Autism Checklist

Below is a link to a screening tool for toddlers and ‘red flags’ that may indicate Autism Spectrum Disorder in children. For information regarding adults, see Signs of Autism in Adults from the NHS in the UK.


The Modified Checklist for Autism in Toddlers, Revised (M-CHAT-R) is a screening tool that will ask a series of 20 questions about your child’s behavior. It’s intended for toddlers between 16 and 30 months of age. The results will let you know if a further evaluation may be needed. You can use the results of the screening tool to discuss any concerns that you may have with your child’s healthcare provider.

Modified Checklist for Autism in Toddlers, Revised (M-CHAT-R) is provided online by Autism Speaks

Possible “Red Flags”

Source: Centers for Disease Control and Prevention

A person with ASD might:

  • Not respond to their name by 12 months of age
  • Not point at objects to show interest (point at an airplane flying over) by 14 months
  • Not play “pretend” games (pretend to “feed” a doll) by 18 months
  • Avoid eye contact and want to be alone
  • Have trouble understanding other people’s feelings or talking about their own feelings
  • Have delayed speech and language skills
  • Repeat words or phrases over and over (echolalia)
  • Give unrelated answers to questions
  • Get upset by minor changes
  • Have obsessive interests
  • Flap their hands, rock their body, or spin in circles
  • Have unusual reactions to the way things sound, smell, taste, look, or feel

Individuals with autism usually exhibit at least half of the traits listed below. These symptoms can range from mild to severe and vary in intensity from symptom to symptom. In addition, the behavior usually occurs across many different situations and is consistently inappropriate for their age.
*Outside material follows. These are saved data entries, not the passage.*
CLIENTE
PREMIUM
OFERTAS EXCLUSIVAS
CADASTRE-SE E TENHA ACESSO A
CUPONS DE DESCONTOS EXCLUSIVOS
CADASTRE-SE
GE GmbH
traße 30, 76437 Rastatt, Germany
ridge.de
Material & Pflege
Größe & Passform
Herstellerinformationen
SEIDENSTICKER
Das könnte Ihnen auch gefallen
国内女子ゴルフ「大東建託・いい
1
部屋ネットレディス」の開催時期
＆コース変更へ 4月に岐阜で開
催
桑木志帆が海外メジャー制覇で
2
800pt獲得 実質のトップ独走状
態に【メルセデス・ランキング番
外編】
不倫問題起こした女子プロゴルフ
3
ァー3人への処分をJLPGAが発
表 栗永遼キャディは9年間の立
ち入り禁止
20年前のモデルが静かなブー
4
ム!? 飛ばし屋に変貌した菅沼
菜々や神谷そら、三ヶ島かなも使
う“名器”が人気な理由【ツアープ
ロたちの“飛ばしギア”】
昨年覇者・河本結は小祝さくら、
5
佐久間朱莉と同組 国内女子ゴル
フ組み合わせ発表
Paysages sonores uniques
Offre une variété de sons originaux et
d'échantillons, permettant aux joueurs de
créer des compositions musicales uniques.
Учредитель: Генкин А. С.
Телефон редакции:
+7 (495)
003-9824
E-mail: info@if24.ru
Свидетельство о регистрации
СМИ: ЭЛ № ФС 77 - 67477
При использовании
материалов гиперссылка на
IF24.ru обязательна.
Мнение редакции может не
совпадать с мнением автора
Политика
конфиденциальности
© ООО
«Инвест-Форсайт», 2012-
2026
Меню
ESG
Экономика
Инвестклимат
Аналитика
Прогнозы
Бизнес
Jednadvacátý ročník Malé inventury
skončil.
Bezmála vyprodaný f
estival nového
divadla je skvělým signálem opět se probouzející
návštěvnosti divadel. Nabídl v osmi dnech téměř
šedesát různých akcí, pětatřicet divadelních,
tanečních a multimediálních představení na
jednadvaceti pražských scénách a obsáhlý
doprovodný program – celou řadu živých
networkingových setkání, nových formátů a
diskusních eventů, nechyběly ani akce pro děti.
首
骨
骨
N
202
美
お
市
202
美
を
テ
  • Difficulty in mixing with other children
  • Inappropriate laughing and giggling
  • Little or no eye contact
  • Apparent insensitivity to pain
  • Prefers to be alone; aloof manner
  • Spins objects
  • Inappropriate attachment to objects
  • Noticeable physical over-activity or extreme under-activity
  • Unresponsive to normal teaching methods
  • Insistence on sameness; resists changes in routine
  • No real fear of dangers
  • Sustained odd play
  • Echolalia (repeating words or phrases in place of normal language)
  • May not want cuddling or act cuddly
  • Not responsive to verbal cues; acts as deaf
  • Difficulty in expressing needs; uses gestures or pointing instead of words
  • Tantrums – displays extreme distress for no apparent reason
  • Uneven gross/fine motor skills (May not want to kick ball but can stack blocks)

Adapted from the original by Professor Rendle-Short, Brisbane Children’s Hospital, University of Queensland, Australia.